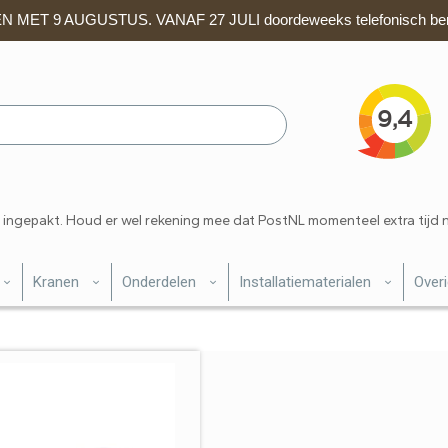
 MET 9 AUGUSTUS. VANAF 27 JULI doordeweeks telefonisch ber
 ingepakt. Houd er wel rekening mee dat PostNL momenteel extra tijd 
Kranen
Onderdelen
Installatiematerialen
Over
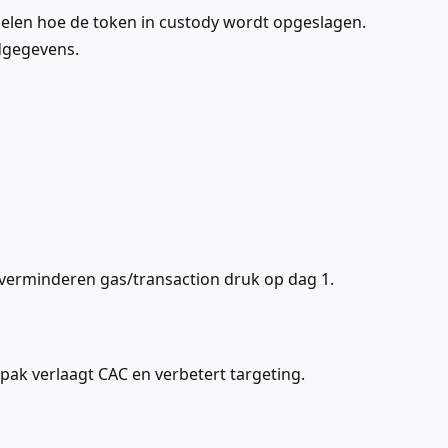
elen hoe de token in custody wordt opgeslagen.
dgegevens.
n verminderen gas/transaction druk op dag 1.
ak verlaagt CAC en verbetert targeting.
• • • •
• **Brief**
Please write out the text of the material above exactly as it appears, line for line, leaving out the pictures.

• **Expected answer**
 MET 9 AUGUSTUS. VANAF 27 JULI doordeweeks telefonisch ber
 ingepakt. Houd er wel rekening mee dat PostNL momenteel extra tijd 
Kranen
Onderdelen
Installatiematerialen
Over
elen hoe de token in custody wordt opgeslagen.
dgegevens.
n verminderen gas/transaction druk op dag 1.
ak verlaagt CAC en verbetert targeting.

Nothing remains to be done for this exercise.